Certainly for a lot of people the +/- 0.2 MOA information wouldn't be worth the extra trouble of doing the statistical calculations. But for some it might, and it might explain some of the "flyers" coming from a "1 MOA" rifle.
Now to the question of making a modification or adding some kind of "device" to a rifle to make it just a little more accurate. I'm not saying ANYTHING about the merits of any particular modification or device. These forums are full of heated arguments over such things. But, what a more complete statistical analysis does allow is a way of measuring whether any particular device provides an improvement, and if so, how much.

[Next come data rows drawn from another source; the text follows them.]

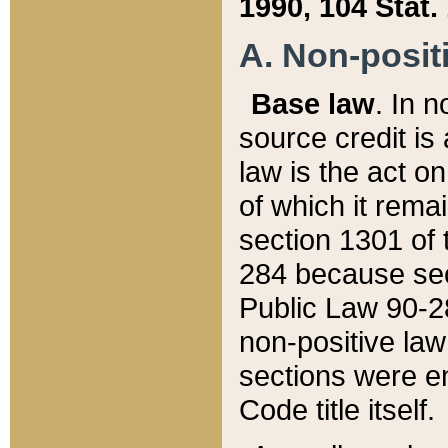
1990, 104 Stat.
A. Non-positi
Base law
. In n
source credit is
law is the act o
of which it rema
section 1301 of 
284 because sec
Public Law 90-28
non-positive law 
sections were e
Code title itself.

The common c-t-c (extreme spread) statistic for group size is very nice in that it can be done simply and quickly with minimal calculation and it's very easy to visualize. Suppose that we use a 5 x 5 set of shots and get a result of 1 MOA. Now we haven't calculated the uncertainty in that number but it's still there. Next we add our device, follow the same procedure and get 0.9 MOA. Again, we haven't calculated an uncertainty, but it's still there. So did the device really produce an improvement? Maybe, or maybe it was just the random variation we know exists from one set of shots to the next. This maybe is one reason some of the arguments about this kind of thing can go on forever and get so heated.
So here is where a more sophisticated analysis (such as CEP) than c-t-c is the right tool for the job. With the right set of statistics, but using the same data, the uncertainty in the predicted results can be calculated. So in the above case, you might find that without the device you could expect the rifle to average 1.1 +/- 0.2 MOA groups, and with it 1.0 +/- 0.2 MOA. The difference is so small that it might just be random chance. This tells you that to say with more certainty you have to shoot a few more groups to "average out" more of the uncertainty. Then you might get 1.1 +/- 0.1 and 0.9 +/- 0.1 and you could say with very good certainty that the device really made a difference. On the other hand, if the device didn't really do anything then you might get 1.1 +/- 0.1 MOA and 1.0 +/- 0.1 MOA and again it looks like the improvement is either less than about 0.1 MOA or just the result of random variation in shot groups.
As far as what "very good certainty" means, it's possible to calculate what that means in terms of a specific number using statistics and probability.
The down-side compared to the c-t-c statistic is that the calculations are long and tedious enough that doing them without a computer is really painful. Also, you lose the simplicity of being able to easily visulize what how the statistic is calculated. However, with a little experience, you can develop a "feel" for the more complicated statistics. Also, the simplicity of the c-t-c statistic also tends to give people a false sense of confidence in what it actually can predict.
The particular numbers used here are just to illustrate the idea, they aren't meant to say anything about any particular real device. But the point is that people spend a lot of time and money on trying to squeeze out a little more accuracy and the arguments over what works and doesn't never end. By using some more complete statistics, such as CEP, then it's possible to make more precise measurements so that it could be seen what works and what doesn't with out being mislead by the random variations from one target to the next.
I agree it wouldn't make sense to carry a computer around to try to figure out what to do during a match. The place it seems it would be useful would be in trying to improve AVERAGE performance of equipment and shooter so that you could expect to do better on average. That might even be more than I should say. Probably the best thing to say would be that using more complete statistical analysis can help characterize performance more accurately and precisely. Whether that is useful or not depends on what the individual is trying to achieve.